Friday, 20 July 2012

Senegal ordered to try Hissène Habré by International Court of Justice

The International Court of Justice ruled this afternoon, by a crushing majority, in favour of Belgium in its application against Senegal concerning the Hissène Habré case. The vote was 14 to 2 for a violation of the Torture Convention, with the two negative votes being case by the Judge Xue of China and ad hoc Judge Sur of Senegal. The vote was unanimous that 'the Republic of Senegal must, without further delay, submit the case of Mr. Hissène Habré to its competent authorities for the purpose of prosecution, if it does not extradite him'.
Habré stands accused of torture (as well as other crimes) in Chad. Years ago he sought refuge in Senegal.
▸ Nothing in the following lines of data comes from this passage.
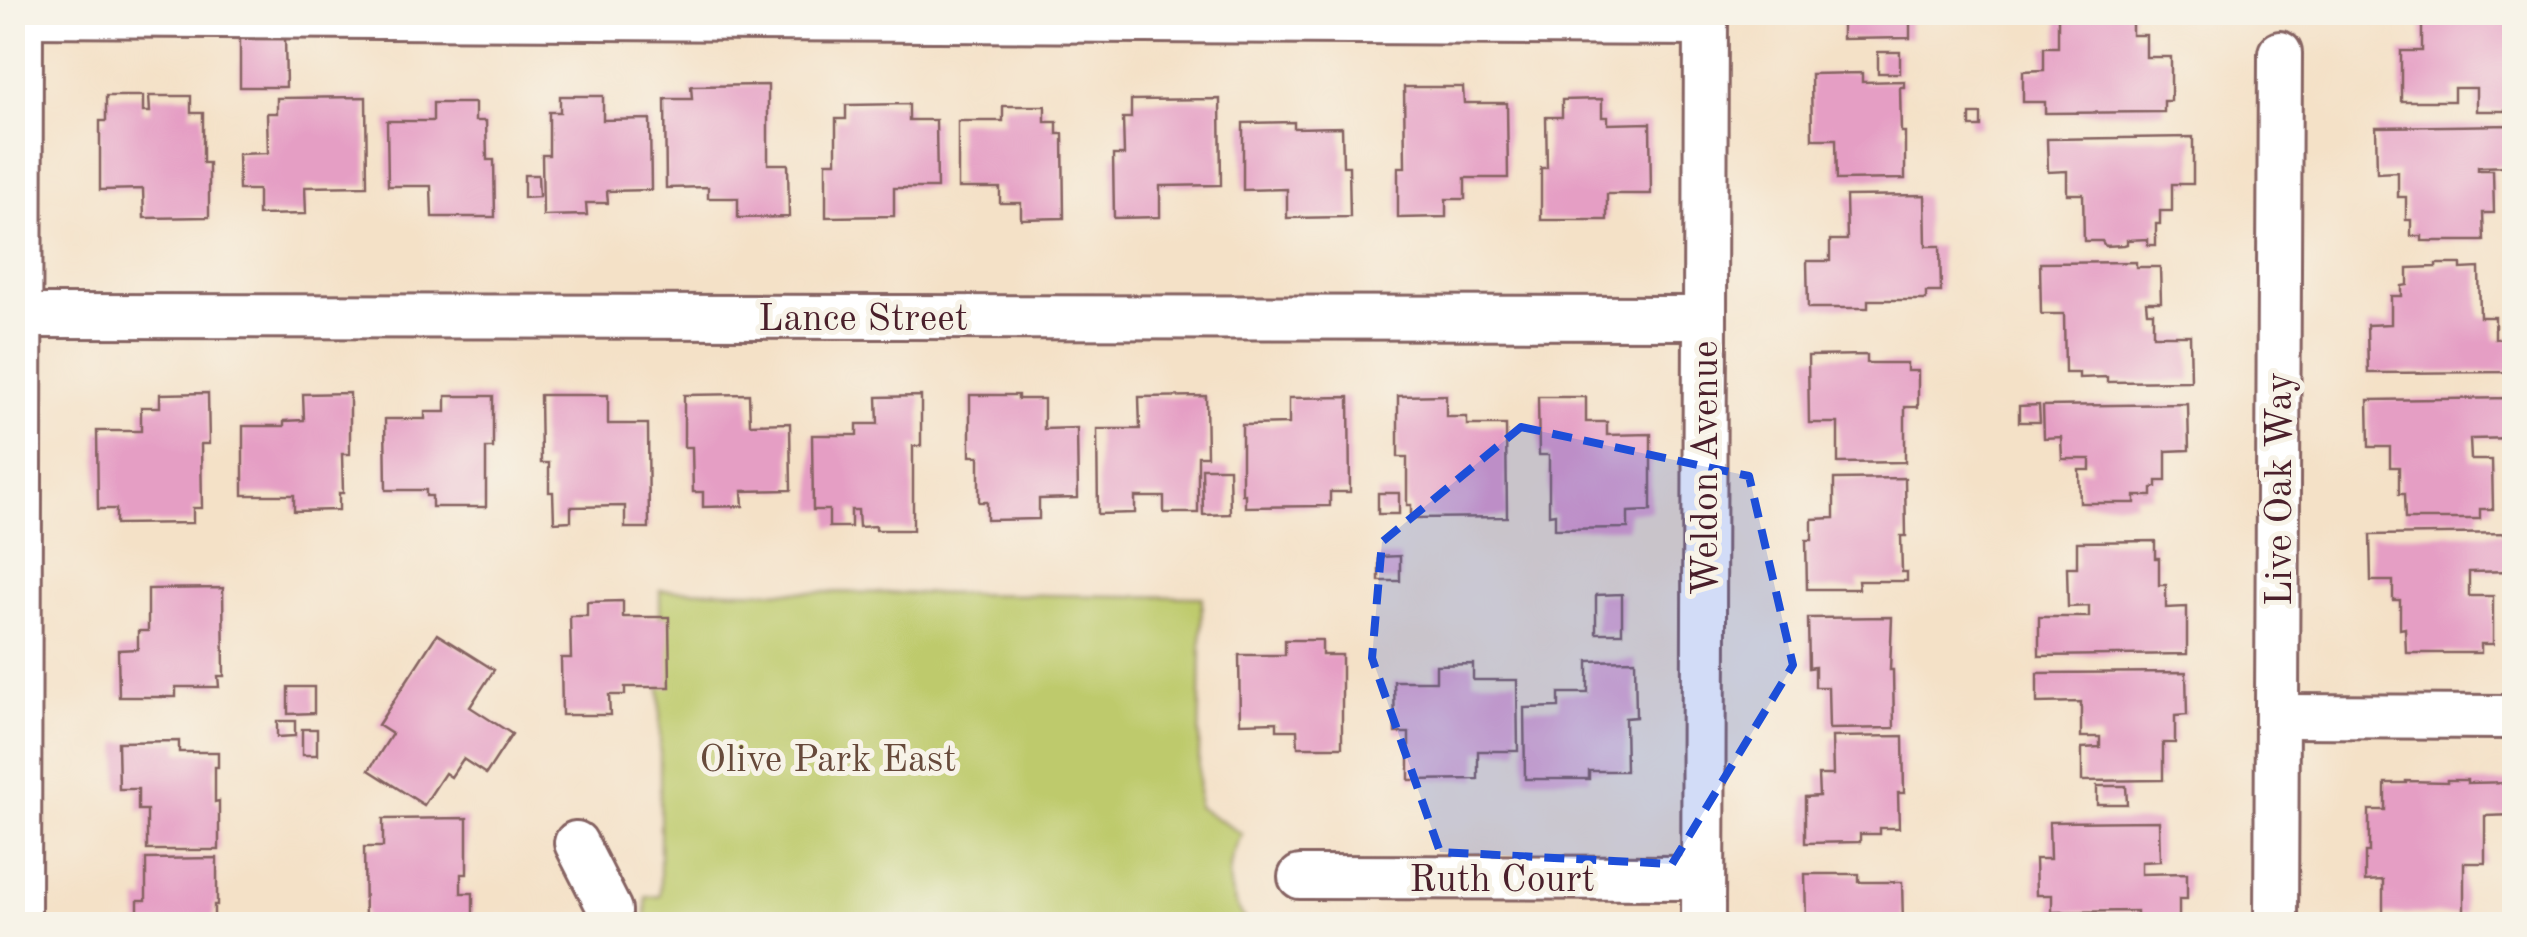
<svg xmlns="http://www.w3.org/2000/svg" width="2527" height="937" font-family="'Old Standard TT',serif">
  <style>
    .green { fill: #beca6c; stroke: #84744c; stroke-width: 2.5 }
    .building { fill: #e59ec4 }
    .lines { fill: none; stroke-linecap: round; stroke-linejoin: round }
    .minor-casing { stroke: #866362; stroke-width: 48 }
    .minor { stroke: #fff; stroke-width: 42 }
    .marked { fill: #1d4ed8; fill-opacity: 0.2; stroke: #1d4ed8; stroke-width: 8; stroke-dasharray: 20 12; stroke-linejoin: round }
    .labels { text-anchor: middle; stroke-width: 10; stroke-linejoin: round; paint-order: stroke }
    .street-label { font-size: 38px; fill: #4a1f2b; stroke: #f7f3e8 }
    .park-label { font-size: 38px; fill: #674a3b; stroke: #f7f3e8 }
  </style>
  <rect width="100%" height="100%" fill="#f7f3e8"/>
  <filter id="ink" filterUnits="userSpaceOnUse"><feTurbulence type="fractalNoise" baseFrequency=".01" numOctaves="2"/><feDisplacementMap in="SourceGraphic" scale="20" xChannelSelector="R" yChannelSelector="G"/><feConvolveMatrix kernelMatrix="1 2 1 2 8 2 1 2 1" color-interpolation-filters="sRGB"/></filter>
  <filter id="wash" filterUnits="userSpaceOnUse"><feTurbulence type="fractalNoise" baseFrequency=".0048" numOctaves="4" result="noise"/><feDisplacementMap in="SourceGraphic" scale="40" xChannelSelector="R" yChannelSelector="G"/><feGaussianBlur stdDeviation="2.25" result="paint"/><feColorMatrix in="noise" values="0 0 0 0 0 0 0 0 0 0 0 0 0 0 0 0 0 1.4 0 .05"/><feComposite in="paint" operator="in"/></filter>
  <g filter="url(#wash)">
    <rect width="100%" height="100%" fill="#f4e1c7"/>
    <!-- green -->
    <path class="green" d="M660,590l542,7 -4,210 44,27c-19,34 -16,59 5,90h-601v-27l14,-1z"/>
    <g id="blocks">
      <!-- building -->
      <g class="building">
        <polygon points="1842,12 1910,12 1910,38 1842,39"/>
        <polygon points="2058,12 2132,12 2132,35 2146,35 2146,57 2171,57 2171,101 2164,101 2164,112 2045,113 2045,102 2023,102 2023,71 2044,70 2044,47 2058,47"/>
        <polygon points="2432,12 2514,12 2514,111 2476,111 2476,88 2454,88 2454,101 2401,101 2401,51 2422,51 2422,19 2432,19"/>
        <polygon points="285,36 286,87 240,87 240,37"/>
        <rect x="1878" y="52" width="22" height="21"/>
        <polygon points="1862,73 1862,82 1904,81 1904,87 1900,87 1901,132 1905,132 1905,179 1837,180 1836,139 1812,139 1811,74"/>
        <polygon points="768,85 768,164 788,164 789,217 738,218 738,198 708,198 708,187 666,188 665,99 692,99 691,86"/>
        <polygon points="1404,87 1463,87 1464,103 1507,103 1508,178 1465,178 1465,199 1446,199 1446,217 1398,218 1398,167 1405,167"/>
        <polygon points="106,96 143,96 143,112 150,112 149,96 191,96 191,113 203,113 203,163 209,163 209,217 144,218 143,189 100,190 100,121 106,121"/>
        <polygon points="560,96 603,96 603,120 650,119 651,190 607,191 608,203 586,203 587,215 543,216 542,155 549,155 549,112 560,112"/>
        <polygon points="366,97 367,186 305,187 306,214 258,215 258,190 239,190 238,154 268,153 267,113 277,113 277,98"/>
        <polygon points="1220,99 1221,185 1160,186 1160,217 1114,218 1113,155 1124,155 1123,118 1131,118 1131,100"/>
        <polygon points="1602,99 1602,117 1608,117 1608,124 1650,123 1651,194 1607,194 1607,220 1541,220 1541,168 1547,168 1546,117 1562,117 1562,100"/>
        <polygon points="433,103 475,103 475,121 486,121 487,160 494,160 495,217 432,217 431,186 388,186 387,121 433,121"/>
        <polygon points="909,104 909,120 936,120 937,188 894,188 894,216 826,217 826,162 836,162 836,119 846,119 846,105"/>
        <polygon points="1003,106 1045,106 1045,122 1057,122 1057,134 1063,134 1064,218 1021,219 1021,203 1000,203 1000,188 958,188 958,121 1003,121"/>
        <rect x="1970" y="114" width="11" height="13"/>
        <polygon points="1294,122 1294,128 1342,127 1343,166 1349,166 1350,217 1287,218 1287,189 1243,190 1243,123"/>
        <polygon points="2514,125 2514,166 2478,167 2478,170 2493,170 2494,213 2483,213 2484,241 2422,241 2422,236 2411,236 2411,220 2406,220 2406,197 2398,197 2398,172 2377,173 2376,127"/>
        <polygon points="2193,137 2193,184 2172,184 2172,211 2160,211 2160,224 2156,224 2156,245 2148,245 2148,239 2127,240 2127,244 2124,245 2105,246 2102,241 2084,241 2083,194 2067,194 2067,171 2048,172 2047,139"/>
        <polygon points="524,175 538,175 539,197 524,198"/>
        <polygon points="1925,195 1926,246 1940,246 1941,292 1926,292 1926,300 1868,300 1868,308 1808,308 1807,261 1830,261 1830,240 1847,240 1846,196"/>
        <polygon points="2136,262 2136,267 2160,267 2161,302 2146,302 2147,312 2153,312 2153,335 2190,335 2191,381 2107,382 2107,377 2079,378 2079,373 2065,373 2064,314 2041,314 2040,263"/>
        <polygon points="2436,264 2461,264 2461,269 2479,268 2480,317 2495,317 2495,339 2514,338 2514,372 2368,373 2367,325 2391,324 2391,296 2402,296 2402,286 2408,285 2408,268 2436,267"/>
        <polygon points="1867,355 1867,363 1907,363 1907,371 1918,371 1918,407 1905,407 1905,462 1838,463 1838,423 1809,423 1808,356"/>
        <polygon points="208,393 209,444 201,444 202,508 193,508 193,523 116,524 116,509 98,509 97,431 141,431 141,407 160,407 160,394"/>
        <polygon points="350,393 350,454 342,454 343,493 339,493 339,510 294,511 294,495 243,495 243,426 284,426 284,421 304,420 303,394"/>
        <polygon points="749,394 750,424 790,423 791,490 742,491 743,506 703,507 703,492 693,492 692,447 684,447 684,395"/>
        <polygon points="540,395 608,395 608,424 648,424 649,528 625,528 625,506 571,507 571,521 554,522 553,492 549,492 549,463 541,463"/>
        <polygon points="970,395 1018,395 1018,399 1044,399 1044,429 1077,428 1078,498 1039,499 1039,519 987,520 987,502 979,502 979,456 970,456"/>
        <polygon points="1446,395 1446,417 1467,417 1467,425 1506,425 1507,517 1411,518 1411,505 1407,505 1407,457 1398,457 1398,396"/>
        <polygon points="446,396 493,396 493,448 486,448 486,507 432,507 432,496 426,496 426,490 386,490 385,419 425,419 425,412 446,412"/>
        <polygon points="921,396 921,446 913,446 913,530 876,530 876,526 859,527 858,510 851,510 851,527 829,527 829,510 813,510 812,435 857,435 857,424 878,424 877,397"/>
        <polygon points="1206,396 1207,456 1198,456 1198,513 1164,513 1164,497 1135,497 1135,513 1098,514 1097,429 1140,429 1139,397"/>
        <polygon points="1349,397 1350,492 1330,492 1330,506 1245,507 1245,494 1242,494 1242,425 1289,424 1289,398"/>
        <polygon points="1538,397 1586,397 1586,422 1607,422 1607,435 1651,434 1651,511 1628,512 1628,528 1555,529 1555,514 1549,515 1549,455 1539,455"/>
        <polygon points="2514,398 2514,438 2470,439 2471,460 2492,460 2493,509 2480,509 2480,519 2405,519 2404,494 2399,494 2399,467 2390,467 2390,447 2369,447 2368,400"/>
        <polygon points="2188,404 2189,450 2166,451 2166,481 2157,481 2157,487 2152,488 2152,496 2135,496 2135,503 2080,503 2079,470 2090,470 2090,459 2062,459 2061,437 2044,438 2043,406"/>
        <polygon points="2039,405 2040,422 2019,422 2019,406"/>
        <polygon points="1202,468 1229,468 1230,514 1203,515"/>
        <polygon points="1905,478 1906,536 1901,536 1902,572 1907,572 1907,581 1858,581 1859,589 1807,589 1806,540 1812,540 1812,519 1834,518 1834,479"/>
        <rect x="1378" y="493" width="21" height="21"/>
        <polygon points="2514,533 2514,571 2469,572 2469,596 2493,596 2493,644 2481,644 2481,653 2406,653 2405,628 2400,629 2400,600 2393,600 2393,581 2371,581 2370,535"/>
        <polygon points="2155,541 2155,558 2159,558 2159,585 2166,585 2166,608 2187,607 2187,654 2039,656 2039,617 2089,617 2089,606 2068,607 2067,567 2077,567 2077,542"/>
        <polygon points="1400,556 1400,581 1379,581 1379,557"/>
        <polygon points="223,588 224,676 218,676 219,687 176,687 176,697 119,697 118,650 138,649 138,631 148,631 148,589"/>
        <polygon points="1622,594 1622,633 1596,633 1596,595"/>
        <polygon points="623,601 623,617 669,617 670,687 625,687 625,695 609,695 610,715 562,715 561,658 571,658 570,616 587,616 587,602"/>
        <polygon points="1892,617 1890,670 1893,670 1894,728 1829,729 1828,687 1815,687 1815,667 1809,668 1808,618"/>
        <polygon points="437,634 494,670 470,707 512,734 486,774 463,759 451,777 445,773 424,805 369,770 392,734 378,725"/>
        <polygon points="1285,640 1322,640 1322,655 1342,655 1342,747 1298,747 1297,730 1277,730 1277,722 1240,723 1239,655 1285,655"/>
        <polygon points="1635,660 1636,717 1625,718 1626,771 1589,771 1589,779 1525,779 1524,708 1559,707 1559,693 1588,693 1588,661"/>
        <polygon points="1473,664 1473,680 1517,680 1518,751 1478,751 1478,779 1409,780 1409,733 1395,733 1394,681 1436,681 1436,665"/>
        <polygon points="2186,672 2187,715 2175,716 2175,743 2163,743 2163,780 2082,781 2082,748 2100,747 2100,737 2081,737 2081,702 2037,703 2037,673"/>
        <polygon points="288,687 314,687 314,713 288,714"/>
        <polygon points="277,721 295,721 295,736 277,737"/>
        <rect x="302" y="729" width="15" height="26"/>
        <polygon points="1903,736 1904,793 1898,793 1899,828 1880,828 1880,834 1860,834 1860,842 1805,843 1805,797 1819,796 1818,775 1833,775 1832,737"/>
        <polygon points="179,741 179,752 218,752 218,767 215,767 215,802 219,801 219,850 147,850 147,810 138,810 138,789 119,789 118,742"/>
        <polygon points="2447,780 2467,780 2467,783 2514,782 2514,815 2485,816 2485,863 2464,863 2464,914 2383,914 2383,880 2365,881 2365,852 2369,852 2369,810 2385,810 2385,783 2406,783 2406,781 2447,782"/>
        <polygon points="2097,786 2126,786 2127,804 2097,804"/>
        <polygon points="467,818 467,874 461,874 461,893 473,893 473,924 365,924 364,847 383,847 383,819"/>
        <polygon points="2159,821 2160,861 2141,862 2141,874 2187,873 2187,899 2179,899 2179,924 2137,924 2137,911 2052,912 2052,895 2036,895 2035,859 2050,859 2049,822"/>
        <polygon points="217,858 217,905 214,905 214,924 138,924 138,900 146,900 146,859"/>
        <polygon points="1805,874 1859,874 1859,882 1902,882 1903,924 1817,924 1817,920 1806,920"/>
        <rect x="2424" y="921" width="38" height="3"/>
      </g>
    </g>
  </g>
  <g filter="url(#ink)">
    <use href="#blocks" fill-opacity="0" stroke="#866362" stroke-width="2.5"/>
    <g class="lines">
      <!-- minor casing -->
      <g class="minor-casing">
        <g id="minor">
          <polyline points="21,15 1705,24"/>
          <polyline points="21,316 1704,318"/>
          <polyline points="2277,716 2514,717"/>
          <polyline points="576,843 610,910 610,924"/>
          <polyline points="1300,877 1703,878"/>
          <polyline points="19,924 21,12"/>
          <polyline points="1703,924 1706,12"/>
          <polyline points="2276,924 2280,53"/>
        </g>
      </g>
      <!-- minor -->
      <use href="#minor" class="minor"/>
    </g>
  </g>
  <!-- marked area -->
  <path class="marked" d="M1521,427l228,49 44,189 -121,199 -232,-12 -68,-194 10,-116z"/>
  <g class="labels">
    <!-- street labels -->
    <g class="street-label">
      <text x="863" y="330">Lance Street</text>
      <text transform="translate(1704 468) rotate(-90)" y="13">Weldon Avenue</text>
      <text transform="translate(2278 489) rotate(-90)" y="13">Live Oak Way</text>
      <text x="1502" y="891">Ruth Court</text>
    </g>
    <!-- park labels -->
    <g class="park-label">
      <text x="828" y="771">Olive Park East</text>
    </g>
  </g>
  <!-- margin -->
  <rect width="2527" height="937" fill="none" stroke="#f7f3e8" stroke-width="50"/>
</svg>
Belgium insisted that Senegal live up to its obligations under the Conventions Against Torture.
Senegal is reported to be planning to begin the trial of Habré before the end of the year. It has a new government that is expected to be more respectful of its international obligations than the previous regime.
As is generally the case, today's judgment is accompanied by a raft of separate opinions as well as statements by the two dissenters. We are treated to yet another lengthy consideration of the broader issues by Judge Cançado Trindade.

1 comment:

Dov Jacobs said...

Do you have any thoughts on the reasoning of the Court, especially on the erga omnes question?